Books Monday, February 10, 2003 . This is a SciScoop post by bunyip
Flannery opens with a vivid account of the great catastrophe signalling the extinction of the dinosaurs. The wandering rockball that slammed into the remnants of the Bearpaw Sea 65 million years ago reset the evolutionary clock. Because of its position above the target site, North America became a hotbed of evolutionary diversity after the collision. A setting dominated by North-South running mountain ranges [where East-West is the usual pattern elsewhere] gave rise to severe changes in weather, with resulting adjustments of life forms. Megafauna, the giant animals that ultimately dominated the landscape, ranged across the prairies. They included the uintatheres – triple-horned giants, the first camels, horses and sheep-sized animals whose herds covered the land. Flannery shares his awe of life’s diversity on this continent during the period of recovery after the asteroid’s devastation.
Flannery depicts a wedge-shaped North America as a trumpet” with the capacity to amplify weather conditions. When climate conditions changed slightly elsewhere, they were embellished here. The result was seen in both flora and fauna as plants and their herbivore predators adjusted. Conditions finally combined to produce the masses of ice that penetrated deeply south. Flannery tracks the gateways into North America left by the erratic ice [he also concedes that Canada's fossil record was nearly scraped away by the frozen cliffs]. The most significant creature to find a path from elsewhere, of course, proved to be “the hunting ape.”
The entry of humanity to this nearly unique stage brought truly immense change. Flannery recounts the disappearance of many species of animals, nearly all of them the remnants of the earlier megafauna. No other predator, and not climate, he contends, could have exterminated so many animals so quickly. Only humans, with their organization and weapons could have devastated the megafauna. He shows how the same time frames have parallels in Australia and the Pacific.

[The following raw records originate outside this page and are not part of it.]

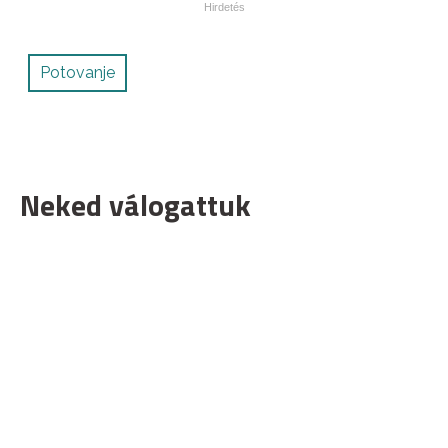
Potovanje
Neked válogattuk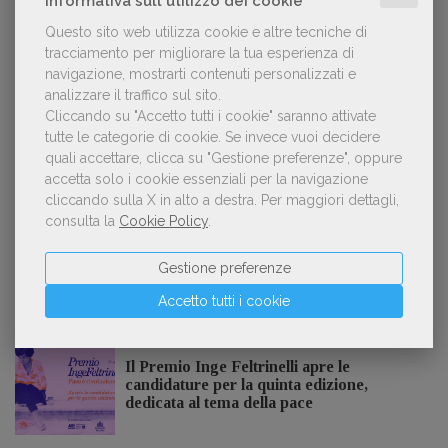
Informativa sull'utilizzo dei cookie
Questo sito web utilizza cookie e altre tecniche di
tracciamento per migliorare la tua esperienza di
Kobo ha rifiutato il 45% dei testi ricevuti per
2
navigazione, mostrarti contenuti personalizzati e
sospetto utilizzo dell’IA
analizzare il traffico sul sito.
Cliccando su "Accetto tutti i cookie" saranno attivate
tutte le categorie di cookie.
Se invece vuoi decidere
quali accettare, clicca su "Gestione preferenze", oppure
«La voce umana? Ha un valore aggiunto
3
accetta solo i cookie essenziali per la navigazione
impareggiabile». Simona Musmeci, product
cliccando sulla X in alto a destra.
Per maggiori dettagli,
manager ebook e audiolibri
consulta la
Cookie Policy
.
Gestione preferenze
Accetto tutti i cookie
NOTIZIE DALL'AIE
Il Premio Inge Feltrinelli apre le
candidature per la quinta edizione,
dedicata al tema della pace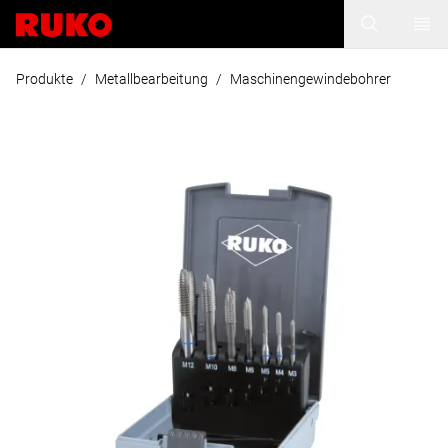
Produkte
/
Metallbearbeitung
/
Maschinengewindebohrer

The bison survived the initial invasion due to their large herd size and mobility.
The European wave of human invasion was the most devastating. These new immigrants brought something new in their baggage – technology. New forms of manufacture and transportation overwhelmed the North American scene, transforming drastically. Farming changed from small plots to vast acreages. These installations required mechanical devices for tilling and harvesting. More importantly, they demanded water. In the West, where farming was at best a marginal enterprise, Flannery relates the environmental stress dam building caused. New manufacturing and transportation systems required minerals, which were to be found in the Basin and Range. Mining, damming, ranching intruded on the natural environmental patterns yet became the basis for what is termed “the American System.” For Flannery, this frontier economy remains entrenched as the foundation of American thinking. “Globalization” is nothing more than the extension of the “System” expanded to remainder of the world irrespective of its relevance elsewhere.
Flannery, however, doesn’t view the disruption as irreversible. He urges a full understanding of pre-human invasion conditions as a basis for restorative action. He doesn’t believe in setting aside “wilderness areas” as a conservation measure. His prescription is a pro-active approach – the re-introduction of large herbivores to recover lost ecologies. African and Indian elephants introduced to the western prairies, for example, would aid in restoring depleted grasslands. He examines other indicators that suggest North Americans can stop the resource-depleting juggernaut, each of which the reader must consider carefully and with and open mind.
There are few flaws in this book. The indexer needs to enter a study program with a good thesaurus, and the money spent on glossy colour photographs might better have gone to more line diagrams. These are petty considerations next to the book’s important message. Every student in North America should be given a copy of this book. It is, after all, their future Flannery is addressing.